* _TUGAS 1_: Menurut kutipan dokumen tentang sejarah nale, mengapa Belake dan Geroda tidak langsung melaut ketika tiba di pantai Watan Raja? Jelaskan dalam satu sampai tiga kalimat.
* _TUGAS 2_: Tuliskan ulang kata demi kata bagian kutipan dokumen tentang nale yang dibuka dengan kata-kata yang memuat "Berikut saya akan" dan ditutup dengan "ke pantai Mingar.".

== KUTIPAN DOKUMEN

-->
aOGEZI57OQn5yP1hBMFB2o83mW9XQR0xpYfzSrtQ

Sejarah, Tradisi dan Cara Pengolahan Nale.

Nale adalah sebuah ikan laut berbentuk cacing yang sangat kecil. Masyarakat Mingar Desa Pasir Putih, Kecamatan Nagawutung, Kabupaten Lembata, menyebut ikan sehalus benang itu dengan sebutan Nale. Kalau di Lombok disebut Nyale. 

Sobat mungkin sudah pernah mencicipi dan pernah berbaur dalam tradisi pengambilan nale di Mingar. Lalu untuk sejarah maupun tradisi nya sudah diketahui?, Cara pengolahannya pun juga sudah? 

Kalau belum, maka anda sedang berada di blog yang siap menjawab kegundahanmu. CIMIIW (Correct Me If I am Wrong).


Berikut saya akan memaparkannya untuk anda. Owh ya, tulisian ini lumayan panjang. Semoga dibaca sampai selesai yah guys. 

Tradisi Guti Nale
Foto : Wandy Punang

Sejarah Ikan Nale 

Suatu ketika dua bersaudara Suku Ketupapa, Belake dan Geroda hendak melaut. Sebelum pergi mereka mengajak Ama Belawa Ata Kebeleng agar menyusul mereka sambil membawa tuak. Ketika Belake dan Geroda sampai di pantai Watan Raja, keduanya tidak segera melaut karena dari kejauhan terlihat dua orang sedang menerjang ombak menuju pantai. 

Sampai di darat, Belake dan Geroda yang penasaran langsung bertanya siapa mereka, dari mana mereka berasal dan apa tujuan mereka berenang ke pantai Mingar. 

Kedua pendatang itu, walau masih kelelahan mengaku bernama Srona dan Srani. Mereka masing-masing membawa sebuah batu yang diakui sebagai wujud isteri mereka yang bernama Srupu dan Srepe. 

Mereka mengaku berasal dari kampung Duli. Sementara tujuan kedatangan mereka ke Mingar adalah untuk mengikuti Ikan Nale. 

Belake dan Geroda meminta Srona dan Srani agar menunggu dan bersembunyi di atas pohon pandan karena mereka hendak mencari ikan. Mereka pun menaati permintaan tersebut.

====
== DATA YANG DIBERIKAN

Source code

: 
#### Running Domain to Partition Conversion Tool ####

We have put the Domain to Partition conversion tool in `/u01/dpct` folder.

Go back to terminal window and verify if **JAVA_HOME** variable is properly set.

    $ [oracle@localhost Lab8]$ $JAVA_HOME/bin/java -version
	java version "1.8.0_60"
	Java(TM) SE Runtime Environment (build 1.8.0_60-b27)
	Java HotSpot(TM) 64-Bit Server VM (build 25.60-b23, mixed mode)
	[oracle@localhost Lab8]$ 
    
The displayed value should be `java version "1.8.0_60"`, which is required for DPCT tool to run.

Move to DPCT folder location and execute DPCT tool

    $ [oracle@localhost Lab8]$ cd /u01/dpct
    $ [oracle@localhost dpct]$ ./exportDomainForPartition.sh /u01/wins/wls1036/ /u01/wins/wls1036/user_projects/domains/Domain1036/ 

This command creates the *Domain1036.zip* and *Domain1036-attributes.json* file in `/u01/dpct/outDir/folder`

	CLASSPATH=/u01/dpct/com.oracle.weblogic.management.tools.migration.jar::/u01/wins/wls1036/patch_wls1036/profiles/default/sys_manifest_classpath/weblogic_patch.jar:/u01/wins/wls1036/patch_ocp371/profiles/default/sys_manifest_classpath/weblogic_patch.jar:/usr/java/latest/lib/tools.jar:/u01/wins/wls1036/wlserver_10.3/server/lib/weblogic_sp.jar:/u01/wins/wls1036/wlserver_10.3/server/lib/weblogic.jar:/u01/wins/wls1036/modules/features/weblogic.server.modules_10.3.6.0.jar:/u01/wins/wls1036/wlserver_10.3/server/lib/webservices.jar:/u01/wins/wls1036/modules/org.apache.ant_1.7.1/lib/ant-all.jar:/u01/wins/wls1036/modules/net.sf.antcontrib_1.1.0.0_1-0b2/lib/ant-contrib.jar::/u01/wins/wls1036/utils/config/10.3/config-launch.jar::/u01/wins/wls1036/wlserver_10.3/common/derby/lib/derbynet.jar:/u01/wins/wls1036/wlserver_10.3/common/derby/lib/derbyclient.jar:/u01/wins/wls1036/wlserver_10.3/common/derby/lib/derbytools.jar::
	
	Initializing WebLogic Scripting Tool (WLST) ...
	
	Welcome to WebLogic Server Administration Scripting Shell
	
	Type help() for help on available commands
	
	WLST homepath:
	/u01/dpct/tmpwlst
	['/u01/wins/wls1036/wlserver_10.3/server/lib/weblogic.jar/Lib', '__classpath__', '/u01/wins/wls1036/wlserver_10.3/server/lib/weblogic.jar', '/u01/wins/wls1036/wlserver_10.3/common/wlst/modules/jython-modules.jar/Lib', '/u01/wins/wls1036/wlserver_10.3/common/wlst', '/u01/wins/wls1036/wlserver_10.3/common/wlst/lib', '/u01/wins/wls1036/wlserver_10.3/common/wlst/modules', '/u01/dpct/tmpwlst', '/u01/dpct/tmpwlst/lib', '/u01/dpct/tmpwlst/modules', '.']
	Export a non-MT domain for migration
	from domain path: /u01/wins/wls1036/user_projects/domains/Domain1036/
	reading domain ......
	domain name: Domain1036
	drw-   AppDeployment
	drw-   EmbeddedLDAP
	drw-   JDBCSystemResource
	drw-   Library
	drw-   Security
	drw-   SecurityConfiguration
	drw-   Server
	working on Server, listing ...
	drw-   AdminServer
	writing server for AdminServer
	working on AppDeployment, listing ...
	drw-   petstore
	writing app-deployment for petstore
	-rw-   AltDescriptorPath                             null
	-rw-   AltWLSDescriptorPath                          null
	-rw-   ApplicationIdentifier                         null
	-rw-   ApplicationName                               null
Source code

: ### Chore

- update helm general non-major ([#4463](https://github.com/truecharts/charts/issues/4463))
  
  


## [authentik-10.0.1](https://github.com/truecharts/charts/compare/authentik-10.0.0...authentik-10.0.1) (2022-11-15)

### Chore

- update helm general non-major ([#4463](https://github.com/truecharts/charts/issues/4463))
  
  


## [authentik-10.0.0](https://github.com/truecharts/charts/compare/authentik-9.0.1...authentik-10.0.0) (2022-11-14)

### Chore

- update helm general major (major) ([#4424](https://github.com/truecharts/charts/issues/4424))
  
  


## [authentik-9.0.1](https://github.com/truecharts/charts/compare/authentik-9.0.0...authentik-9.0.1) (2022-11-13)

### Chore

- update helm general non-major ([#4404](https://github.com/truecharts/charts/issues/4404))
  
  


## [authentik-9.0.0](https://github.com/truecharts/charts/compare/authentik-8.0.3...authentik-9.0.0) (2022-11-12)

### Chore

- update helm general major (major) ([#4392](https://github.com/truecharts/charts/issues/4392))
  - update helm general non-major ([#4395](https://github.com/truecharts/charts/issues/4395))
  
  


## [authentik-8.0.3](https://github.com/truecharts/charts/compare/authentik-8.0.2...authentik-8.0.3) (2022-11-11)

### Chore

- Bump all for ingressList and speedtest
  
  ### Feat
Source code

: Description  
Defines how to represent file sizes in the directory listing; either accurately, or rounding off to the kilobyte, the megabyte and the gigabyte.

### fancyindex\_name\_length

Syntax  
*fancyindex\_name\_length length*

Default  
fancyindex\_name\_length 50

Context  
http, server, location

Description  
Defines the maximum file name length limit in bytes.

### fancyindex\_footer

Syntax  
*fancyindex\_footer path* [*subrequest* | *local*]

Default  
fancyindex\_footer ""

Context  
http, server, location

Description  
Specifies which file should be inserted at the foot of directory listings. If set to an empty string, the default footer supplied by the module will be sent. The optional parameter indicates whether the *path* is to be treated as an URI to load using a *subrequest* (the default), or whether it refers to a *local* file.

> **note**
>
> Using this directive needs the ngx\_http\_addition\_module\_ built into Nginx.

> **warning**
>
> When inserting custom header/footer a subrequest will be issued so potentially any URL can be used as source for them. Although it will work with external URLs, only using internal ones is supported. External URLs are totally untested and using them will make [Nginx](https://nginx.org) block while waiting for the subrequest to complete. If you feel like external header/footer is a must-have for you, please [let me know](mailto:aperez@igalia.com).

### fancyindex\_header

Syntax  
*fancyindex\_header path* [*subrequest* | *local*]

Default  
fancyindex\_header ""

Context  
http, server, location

====

* _JAWABAN TUGAS 1_: Belake dan Geroda tidak segera melaut karena dari kejauhan mereka melihat dua orang sedang menerjang ombak menuju pantai.

* _JAWABAN TUGAS 2_:
Berikut saya akan memaparkannya untuk anda. Owh ya, tulisian ini lumayan panjang. Semoga dibaca sampai selesai yah guys. 

Tradisi Guti Nale
Foto : Wandy Punang

Sejarah Ikan Nale 

Suatu ketika dua bersaudara Suku Ketupapa, Belake dan Geroda hendak melaut. Sebelum pergi mereka mengajak Ama Belawa Ata Kebeleng agar menyusul mereka sambil membawa tuak. Ketika Belake dan Geroda sampai di pantai Watan Raja, keduanya tidak segera melaut karena dari kejauhan terlihat dua orang sedang menerjang ombak menuju pantai. 

Sampai di darat, Belake dan Geroda yang penasaran langsung bertanya siapa mereka, dari mana mereka berasal dan apa tujuan mereka berenang ke pantai Mingar.